As well as its potential low cost, it is the flexibility of plastic electronics that makes it such an exciting prospect for the future, in Jones’ opinion.
‘The wonderful thing about printable electronics is not only that it can be done at a very low cost but that it can be printed on soft objects,’ he said. ‘The vision of Plastic Logic is: “What if you can print electronic functionality on almost anything?”’
From clothing to mobile phones, Jones envisages a huge range of products that could be imprinted with plastic electronics. From moving advertisement hoardings to supermarket goods imprinted with electronic capability, Jones believes this technology could ‘entertain, inform and really do almost anything you can think of’.
He betrays some justifiable pride that a UK company is at the forefront of this technological breakthrough — albeit one about to begin manufacturing in Germany.
‘There has been a lot of R&D over the years put into getting plastic transistors right before someone could invest in the first full-scale commercial production, which is what we’ve done,’ he said. While there are a number of other plastic electronics R&D programmes under way in other parts of the world, particularly in France and Japan, Plastic Logic is already well ahead of the pack in terms of mature technology.
He added: ‘The common thread for all these other research programmes is that they are all still R&D efforts. We’ve already got a head-start and as soon as you start to scale up, your lead increases as you are continually learning more and more.’
Jones believes there is still room for traditional silicon transistors due to silicon’s high performance and density, which makes it suitable for use in computer CPUs. However, plastic electronics has the ability to move into new areas where silicon’s rigidity makes it unsuitable. That is where Jones believes its market lies in the future.

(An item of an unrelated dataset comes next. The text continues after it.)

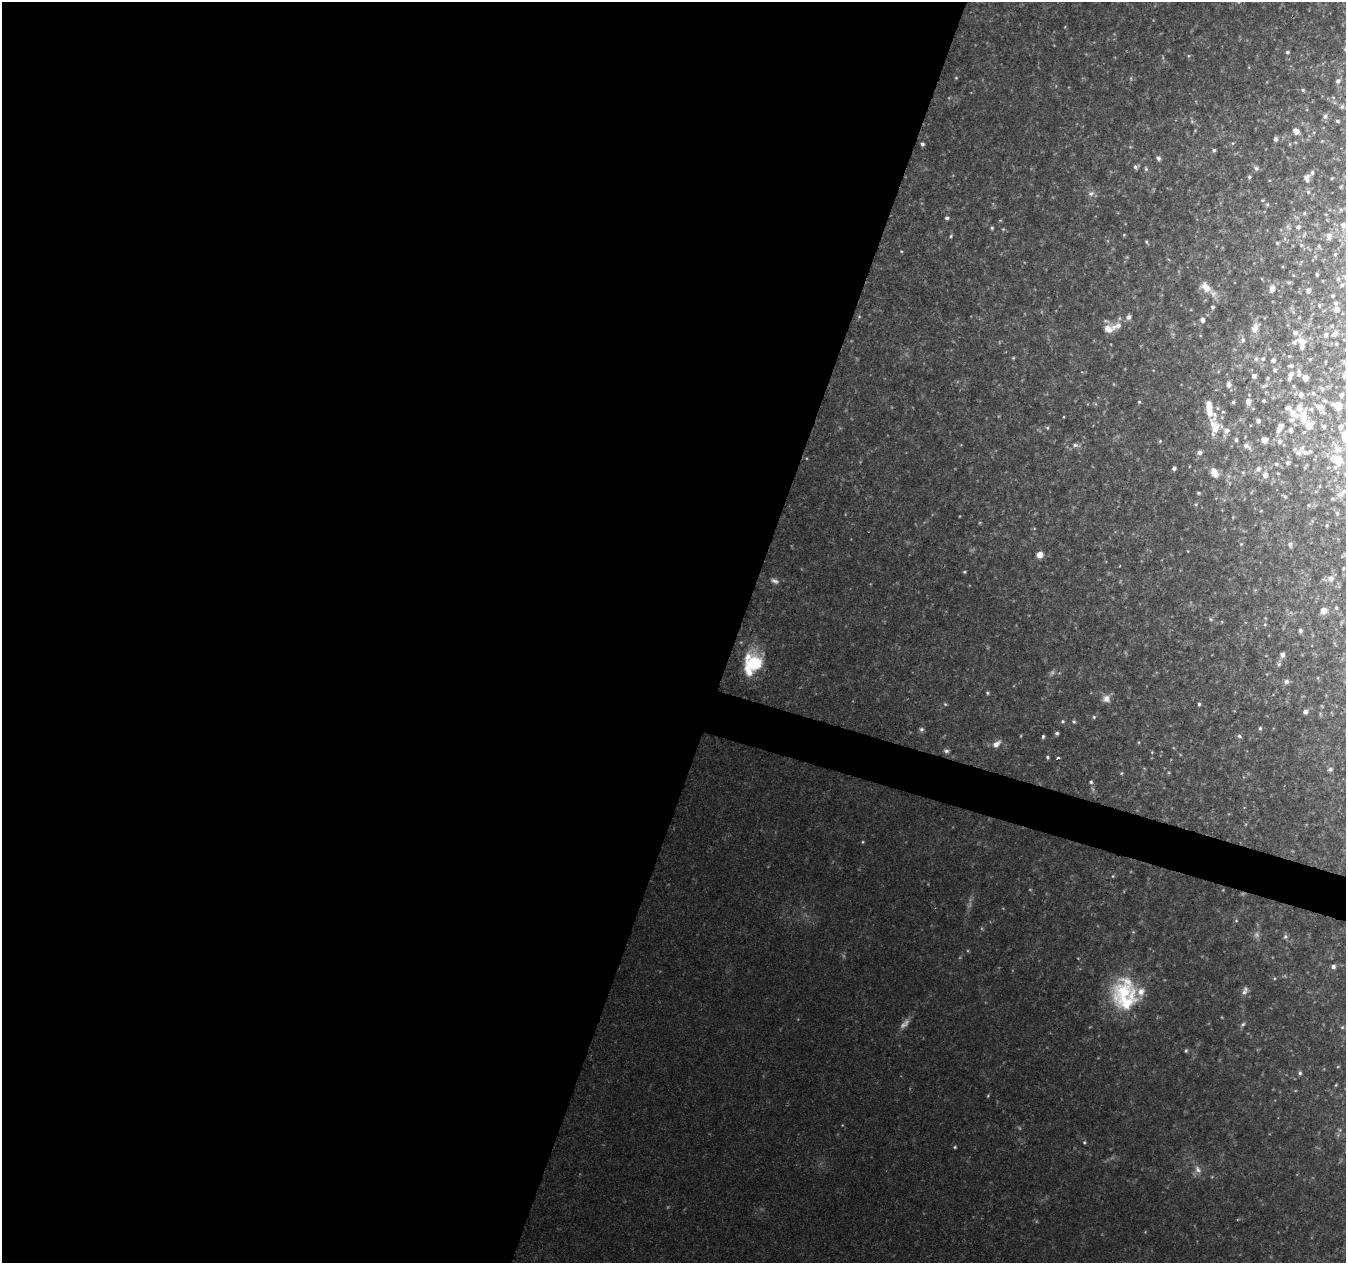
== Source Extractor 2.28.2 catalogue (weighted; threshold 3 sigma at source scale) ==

For the time being, however, Plastic Logic’s plans for world domination are limited to the development — alongside e-paper producers — of a real alternative to paper-based reading.
But lovers of the paperback need not be concerned just yet. ‘Of course traditional books and publications will be around for quite a long time yet but there is a lot of reading that people would rather do digitally if it was easy and comfortable to do so,’ he said.
‘It only takes a small amount of that reading to go electronic to make it a fantastic opportunity. That is why our investors have backed us and why it is so exciting.’